His voice comes across the water, jumping the waves.

–seen you sitting on the beach crying—

–could just talk—

–to take advantage—

And I roll over onto my side like I’m rolling in Uncle Pham’s mattress, and the ocean just takes me down.

I can feel my hair lifting around me. I can just see Bob’s legs kicking. I breathe out, out, out. If I can sink enough. If I can numb the body. In a few minutes there will be a pink-red cloud, a fine-threaded abstract sculpture of the lungs.

And as I drop, and the burning begins to razor up from gut to throat, a broad-headed shape moves past. Dark, wide, surging up toward the bubbles surrounding Bob’s feet.

Just one single thrusting movement and the feet disappear. The blooming spreads fast. I don’t see anything of Bob, just a writhing mass of shark muscle.

Chunks of something, maybe Bob, float down through the green water. I reach out to one as the quick, black comes flashing at me. I hold the chunk out, like a talisman, like a wand, like I’m feeding something at the zoo.

Everything churns around me and I’m punched sideways, backward, tumbling over until I don’t know if I’m heading toward the ocean floor or up to the surface.

I’m dead-I’m dead-I’m dead.

Pounding in my chest and head and shoulders and legs. I’m almost out of oxygen. The irony: I’m going to die because of some short-sighted, cartilage-head monster.

The water clears. No grey submarine shape. I don’t know where the surface is. I’m dizzy and I can’t see anything. I don’t know if it’s safe to move. I don’t care anymore if the shark’s circling back. I try to swim through the water. My legs sag, drop.

And, unbelievably, my feet hit the bottom. Did the shark flip me out to the shallows? I push up and break the surface. I can’t see. I can’t hear. I can’t breathe for pain. Retching. Heaving.

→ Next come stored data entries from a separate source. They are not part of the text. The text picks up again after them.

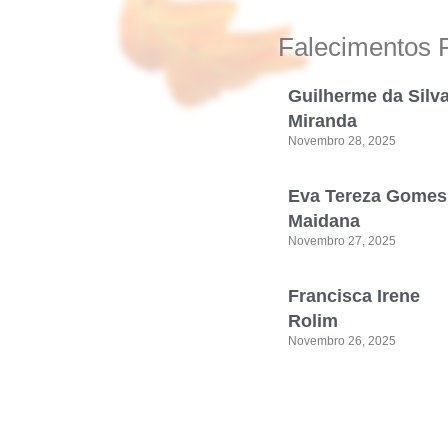
Falecimentos 
Guilherme da Silv
Miranda
Novembro 28, 2025
Eva Tereza Gomes
Maidana
Novembro 27, 2025
Francisca Irene
Rolim
Novembro 26, 2025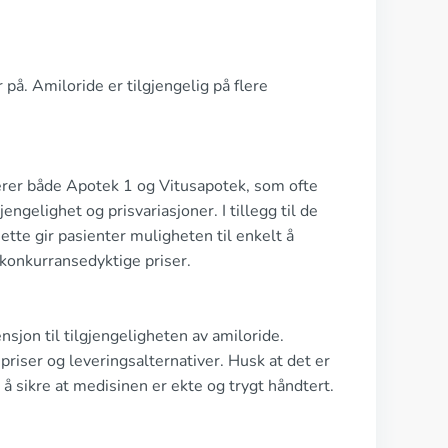
 på. Amiloride er tilgjengelig på flere
derer både Apotek 1 og Vitusapotek, som ofte
engelighet og prisvariasjoner. I tillegg til de
ette gir pasienter muligheten til enkelt å
konkurransedyktige priser.
nsjon til tilgjengeligheten av amiloride.
iser og leveringsalternativer. Husk at det er
r å sikre at medisinen er ekte og trygt håndtert.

And the air is bursting my lungs with color and sun. And my ears crack open and the world rushes back in as the water shoves me out onto the dark sand.

My legs won’t push me any further. I can’t sit up. My head is a balloon. And all this red red red.

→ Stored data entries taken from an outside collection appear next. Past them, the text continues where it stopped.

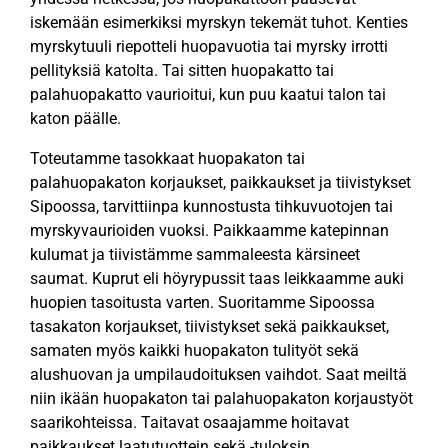
iskemään esimerkiksi myrskyn tekemät tuhot. Kenties
myrskytuuli riepotteli huopavuotia tai myrsky irrotti
pellityksiä katolta. Tai sitten huopakatto tai
palahuopakatto vaurioitui, kun puu kaatui talon tai
katon päälle.
Toteutamme tasokkaat huopakaton tai
palahuopakaton korjaukset, paikkaukset ja tiivistykset
Sipoossa, tarvittiinpa kunnostusta tihkuvuotojen tai
myrskyvaurioiden vuoksi. Paikkaamme katepinnan
kulumat ja tiivistämme sammaleesta kärsineet
saumat. Kuprut eli höyrypussit taas leikkaamme auki
huopien tasoitusta varten. Suoritamme Sipoossa
tasakaton korjaukset, tiivistykset sekä paikkaukset,
samaten myös kaikki huopakaton tulityöt sekä
alushuovan ja umpilaudoituksen vaihdot. Saat meiltä
niin ikään huopakaton tai palahuopakaton korjaustyöt
saarikohteissa. Taitavat osaajamme hoitavat
paikkaukset laatutuottein sekä -tuloksin.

Someone drops beside me. A woman.

She pulls me further onto the sand and turns me on my stomach. She is searching my body as though it holds some small, fragile treasure. My body comes back as she touches my legs, my stomach, my arms, my face. I can’t speak. My throat feels rusted over. Her voice is clear on her phone. An accident.

–I called the ambulance. Don’t move. I used to work in ER. God, you are lucky.

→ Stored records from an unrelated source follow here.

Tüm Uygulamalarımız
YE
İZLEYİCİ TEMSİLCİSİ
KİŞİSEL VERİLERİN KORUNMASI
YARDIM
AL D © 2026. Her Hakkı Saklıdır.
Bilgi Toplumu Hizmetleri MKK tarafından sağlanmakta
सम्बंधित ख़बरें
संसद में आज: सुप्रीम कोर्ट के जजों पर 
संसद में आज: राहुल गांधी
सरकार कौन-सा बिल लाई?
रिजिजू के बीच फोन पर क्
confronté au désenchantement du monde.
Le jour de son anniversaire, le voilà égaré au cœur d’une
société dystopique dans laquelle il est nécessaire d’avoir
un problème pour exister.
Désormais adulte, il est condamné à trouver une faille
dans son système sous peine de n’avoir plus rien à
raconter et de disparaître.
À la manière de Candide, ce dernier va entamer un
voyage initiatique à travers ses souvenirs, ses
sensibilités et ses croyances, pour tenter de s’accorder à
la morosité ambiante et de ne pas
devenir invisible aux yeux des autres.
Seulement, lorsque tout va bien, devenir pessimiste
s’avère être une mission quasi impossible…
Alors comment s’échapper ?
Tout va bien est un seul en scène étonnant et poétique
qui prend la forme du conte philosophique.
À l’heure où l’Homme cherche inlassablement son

I can’t speak. My throat feels rusted over.

–So, so lucky.

I look out at the water. Nothing is there. The waves move up and down. Except for a darkness on the surface, nothing is there. Bob never followed me out, never tried to get me to save him, never said bitch, bitch, was never hit by a train-sized animal. Bob never was. The waves keep rolling in, washing the stories away from the stony beach. Nothing. Nothing. Nothing.

And I am sucking small, bloody breaths into my bleeding lungs, sticky clots on my mouth and cheeks. And I am an ugly woman with no one and nothing except cancer lesions. And I am lucky, lucky, lucky.